Le niveau moyen des océans a déjà augmenté de 10 à 20 cm en un siècle et devrait s'élever d'ici 2100 de 9 à 88 cm, du fait de la hausse de température et de la fonte des glaciers et calottes glaciaires.

La survie même des Etats insulaires est en question, confie, à l'AFP, Michel Petit, un expert français.

Les îles, mais aussi les deltas et les régions côtières risquent d'être envahis par les eaux à chaque tempête ou grande marée. Au total 200 millions de personnes pourraient être contraintes de migrer d'ici la fin du siècle, leur région devenant inhabitable, selon le dernier rapport des experts (2001). Avec une protection adéquate, leur nombre pourrait être réduit à 100 millions.

En février 2004, les neuf îles de l'atoll de faible élévation de Tuvalu ont été submergées par des « marées géantes », parfois hautes de trois mètres. Ces marées ont inondé les terres les plus basses de ce pays, dont le point le plus élevé n'est qu'à 4,5 mètres au-dessus du niveau de la mer, affectant les sources d'eau douce et endommageant les récoltes. Selon les habitants, des marées d'une telle ampleur, jadis rares pour ces îles, se produisent désormais plus ou moins tous les deux ans. Les pires inondations sont survenues en 2001, quand la presque-totalité de la surface des îles s'est retrouvée sous l'eau.

Le cas de la Grenade dans les Caraïbes met en relief la menace. En septembre 2004, l'île fut dévastée par l'ouragan Ivan. 90% des habitations ont été endommagées, sans compter les écoles, les hôpitaux et les infrastructures routières et autres. L'industrie de la banane a été anéantie et 90% des régions forestières sont aujourd'hui dépourvues de végétation.

Les petits Etats insulaires en développement ont vu le montant de l'aide publique au développement diminuer en moyenne de moitié, rappelle le rapport préparatoire à la conférence de Maurice. En effet, le Programme d'action de la Barbade n'a été que partiellement mis en oeuvre, en raison d'une diminution de l'aide étrangère. Alors que l'aide internationale représentait 2,6 pour cent du produit intérieur brut (PIB) des petits États insulaires en 1990, elle a diminué graduellement et ne représentait plus que 1 pour cent du PIB en 2002.
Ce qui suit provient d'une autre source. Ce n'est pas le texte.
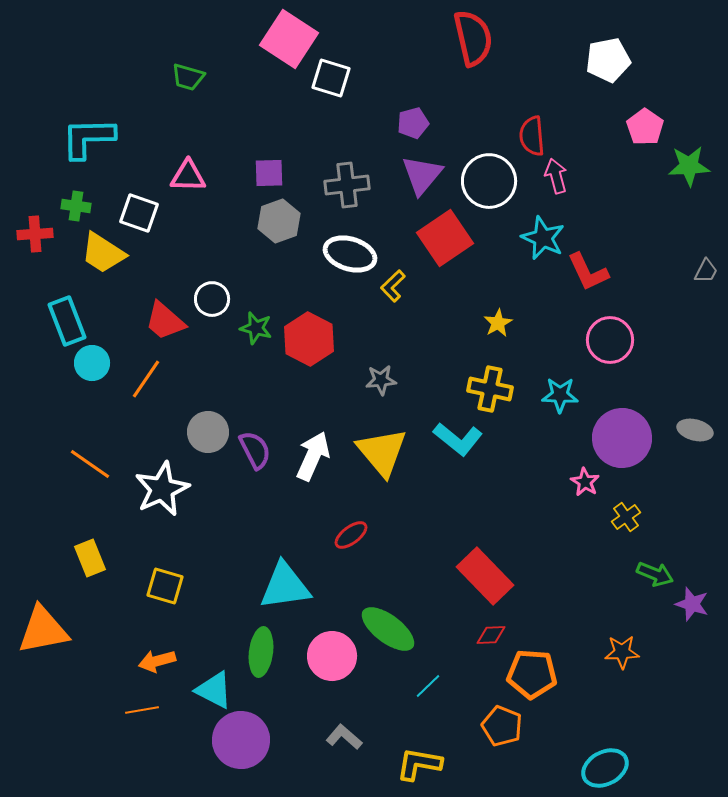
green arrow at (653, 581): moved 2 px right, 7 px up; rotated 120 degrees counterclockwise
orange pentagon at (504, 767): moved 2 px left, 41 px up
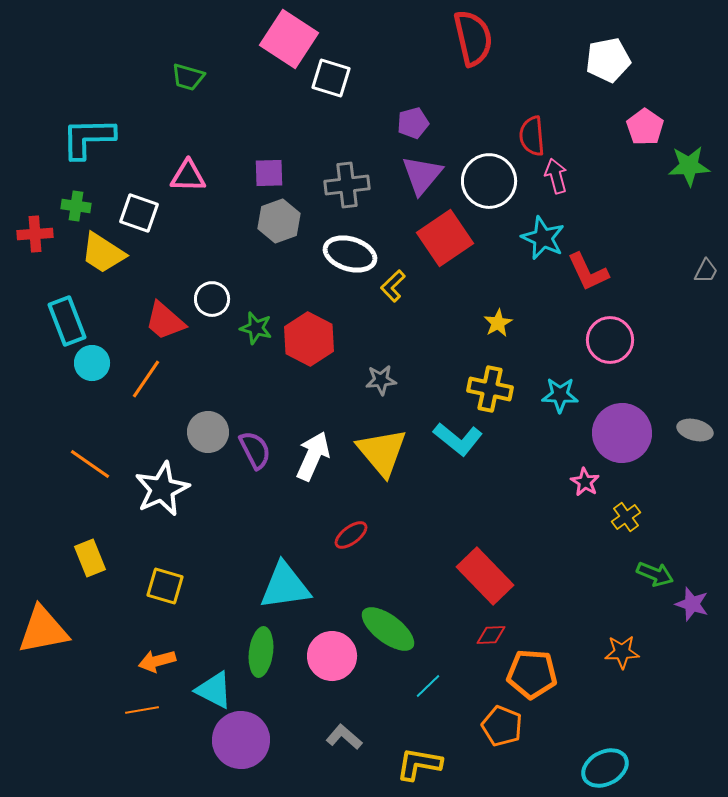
purple circle at (622, 438): moved 5 px up
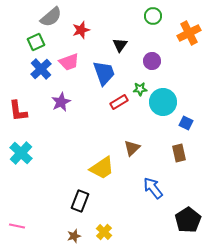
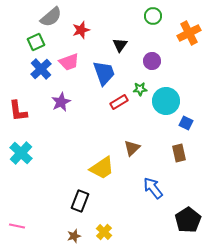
cyan circle: moved 3 px right, 1 px up
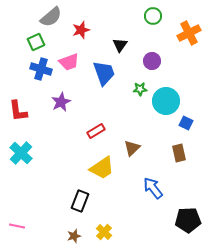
blue cross: rotated 30 degrees counterclockwise
red rectangle: moved 23 px left, 29 px down
black pentagon: rotated 30 degrees clockwise
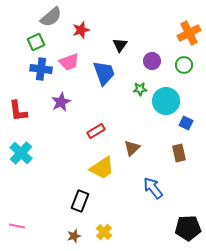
green circle: moved 31 px right, 49 px down
blue cross: rotated 10 degrees counterclockwise
black pentagon: moved 8 px down
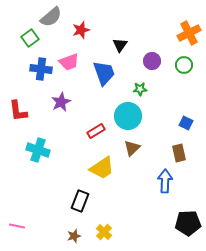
green square: moved 6 px left, 4 px up; rotated 12 degrees counterclockwise
cyan circle: moved 38 px left, 15 px down
cyan cross: moved 17 px right, 3 px up; rotated 25 degrees counterclockwise
blue arrow: moved 12 px right, 7 px up; rotated 40 degrees clockwise
black pentagon: moved 5 px up
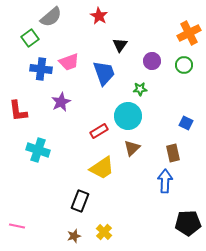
red star: moved 18 px right, 14 px up; rotated 24 degrees counterclockwise
red rectangle: moved 3 px right
brown rectangle: moved 6 px left
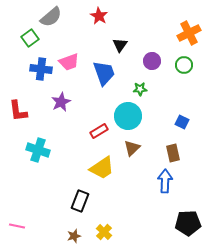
blue square: moved 4 px left, 1 px up
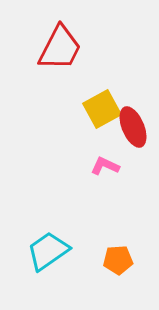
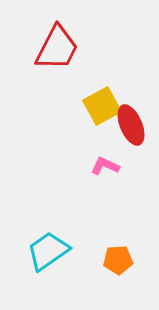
red trapezoid: moved 3 px left
yellow square: moved 3 px up
red ellipse: moved 2 px left, 2 px up
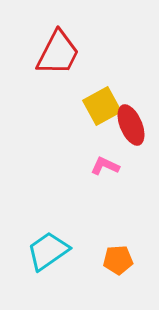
red trapezoid: moved 1 px right, 5 px down
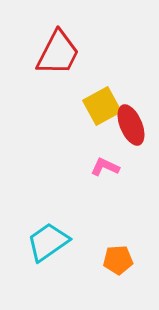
pink L-shape: moved 1 px down
cyan trapezoid: moved 9 px up
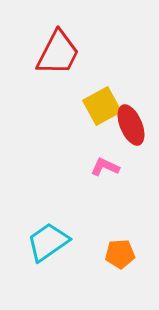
orange pentagon: moved 2 px right, 6 px up
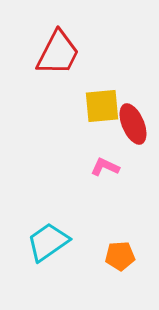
yellow square: rotated 24 degrees clockwise
red ellipse: moved 2 px right, 1 px up
orange pentagon: moved 2 px down
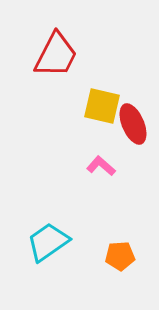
red trapezoid: moved 2 px left, 2 px down
yellow square: rotated 18 degrees clockwise
pink L-shape: moved 4 px left, 1 px up; rotated 16 degrees clockwise
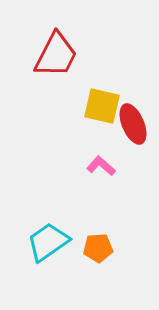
orange pentagon: moved 22 px left, 8 px up
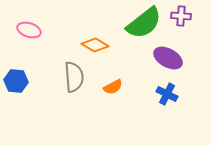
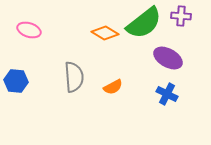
orange diamond: moved 10 px right, 12 px up
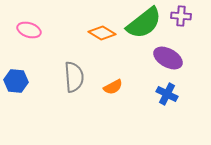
orange diamond: moved 3 px left
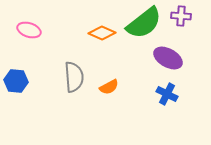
orange diamond: rotated 8 degrees counterclockwise
orange semicircle: moved 4 px left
Selon des estimations de Munich Re, un des plus grands réassureurs du monde et membre de la Finance Initiative du PNUE, les catastrophes météorologiques sont en augmentation. Durant les 10 premiers mois de 2004, les pertes assurées s'élevaient à 35 milliards de dollars (les pertes les plus importantes jamais enregistrées) alors que les pertes non assurées durant la même période se chiffrent à 90 milliards de dollars.

Plus de 2 000 participants des États insulaires, de leurs partenaires traditionnels des pays donateurs ainsi que d'autres pays, y compris quelque 25 chefs d'État et de gouvernement, assistent à cette conférence.